- Tasks
a: In the regex thread, which substring always comes directly after the quote the asker wants to extract?
b: According to the first answer in the regex thread, why does the captured Group 1 start with a ] and a space? Explain in one to three sentences.
c: Using the regex thread, say whether each statement agrees with it. Answer yes or no and quote the deciding words. (i) The random letters around the target quote stay the same from one string to the next. (ii) The asker finds the slicing approach unattractive. (iii) The first answer says the (.*?) part captures as many characters as possible.

- Extract provided
+-------+
Find String Between Two Substrings in Python When There is A Space After First Substring

Question

While there are several posts on StackOverflow that are similar to this, none of them involve a situation when the target string is one space after one of the substrings.

I have the following string (example_string): <insert_randomletters>[?] I want this string.Reduced<insert_randomletters>

I want to extract "I want this string." from the string above. The randomletters will always change, however the quote "I want this string." will always be between [?] (with a space after the last square bracket) and Reduced.

Right now, I can do the following to extract "I want this string".

target_quote_object = re.search('[?](.*?)Reduced', example_string)
target_quote_text = target_quote_object.group(1)
print(target_quote_text[2:])

This eliminates the ] and that always appear at the start of my extracted string, thus only printing "I want this string." However, this solution seems ugly, and I'd rather make re.search() return the current target string without any modification. How can I do this?

Answer 1

Your '[?](.*?)Reduced' pattern matches a literal ?, then captures any 0+ chars other than line break chars, as few as possible up to the first Reduced substring. That [?] is a character class formed with unescaped brackets, and the ? inside a character class is a literal ? char. That is why your Group 1 contains the ] and a space.
+-------+
- Supplied information
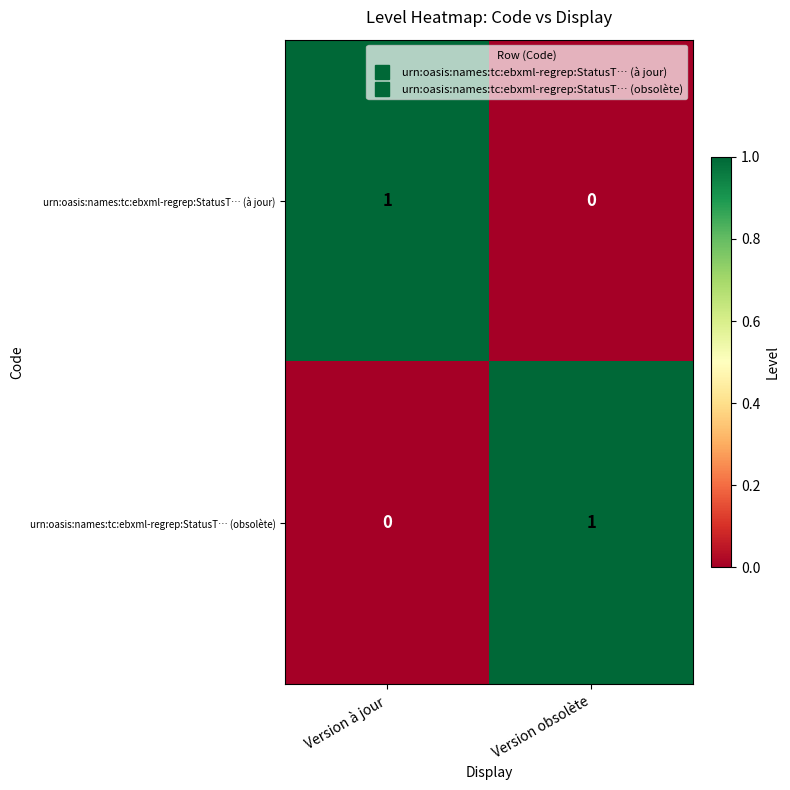

How many series are shown in this chart?

2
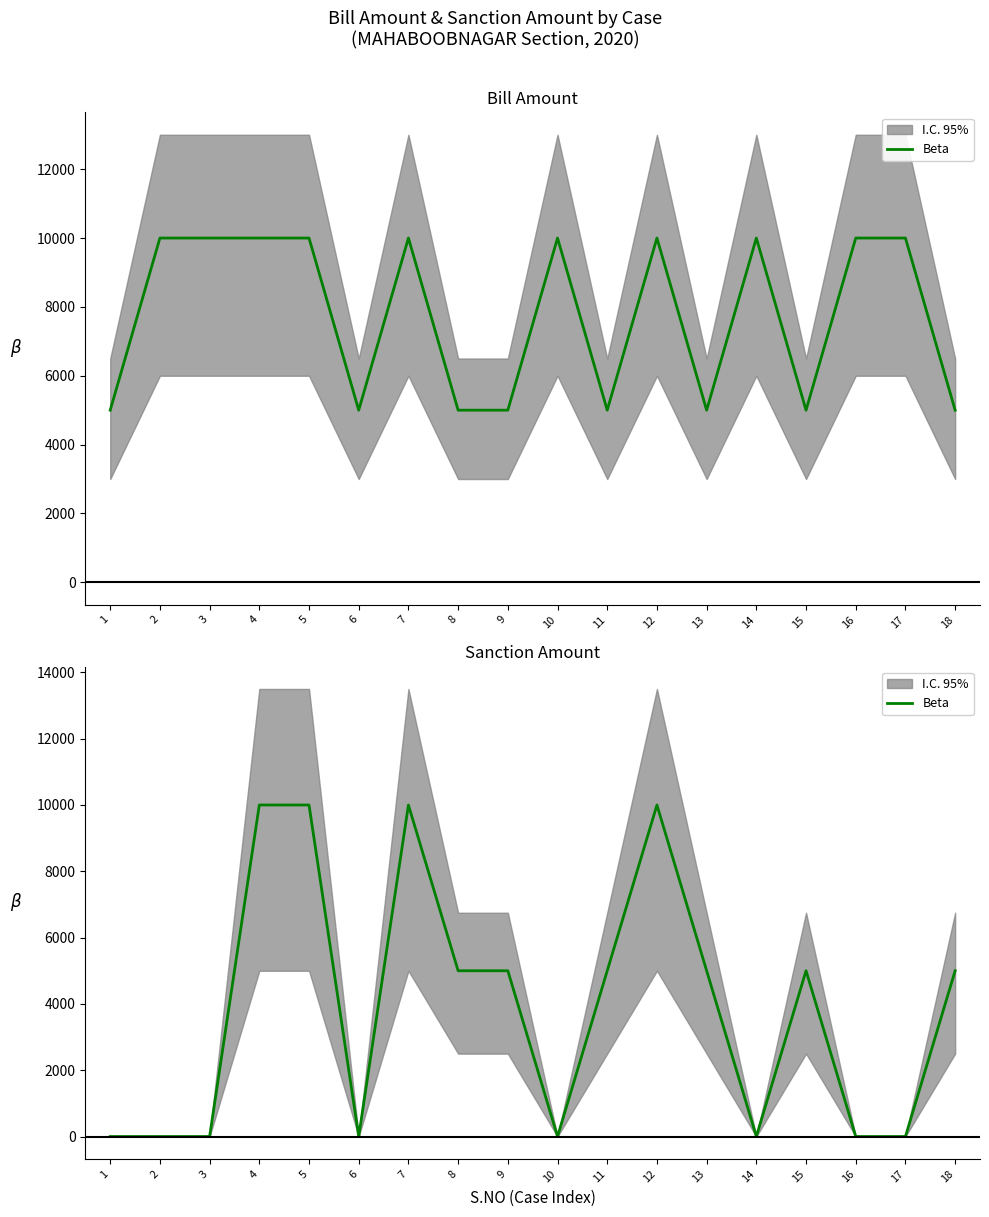

Reading left to right, list all the values displayed in this chart.

1=0	2=0	3=0	4=10000	5=10000	6=0	7=10000	8=5000	9=5000	10=0	11=5000	12=10000	13=5000	14=0	15=5000	16=0	17=0	18=5000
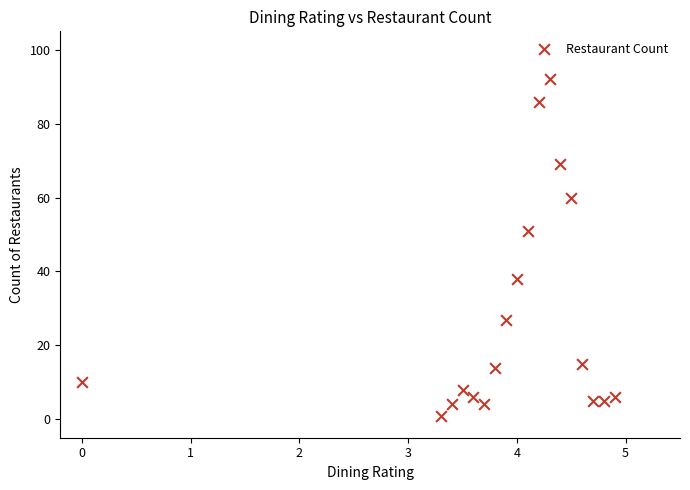

What Y value in the scatter plot is closest to 46?

51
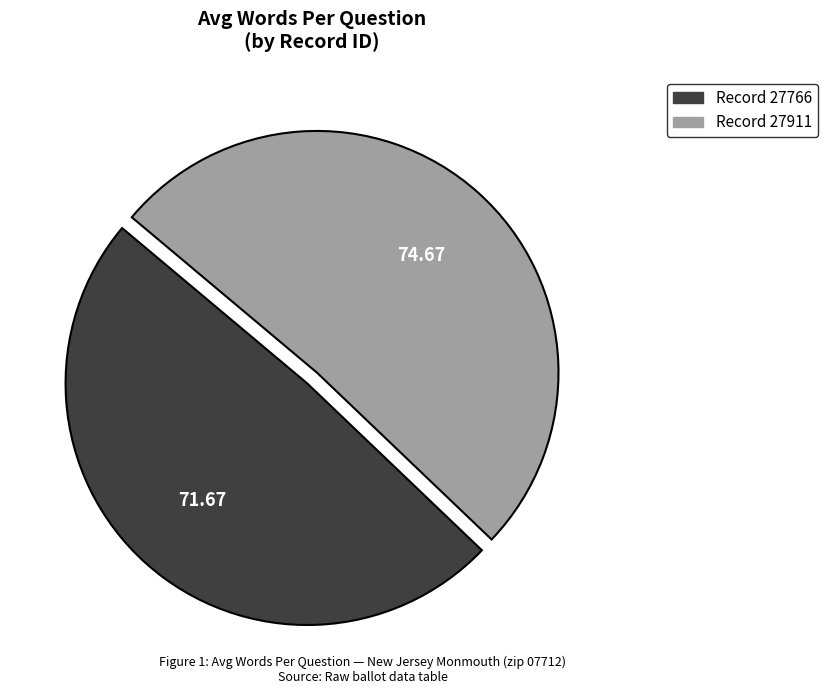

Does any single category account for the majority?

Yes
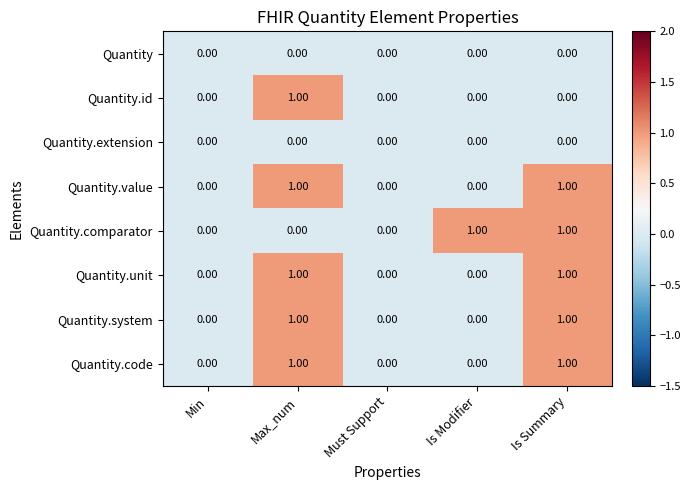

Count the number of categories in the chart.

5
+-------+
- Responses by item number
a: Reduced

b: In the pattern '[?](.*?)Reduced', the [?] is a character class built with unescaped brackets, and a ? inside a character class is a literal ? character. The pattern therefore matches only the ?, so the capture begins with the ] and the space that follow it.

c:
(i) No: "The randomletters will always change"
(ii) Yes: "this solution seems ugly"
(iii) No: "as few as possible up to the first Reduced substring"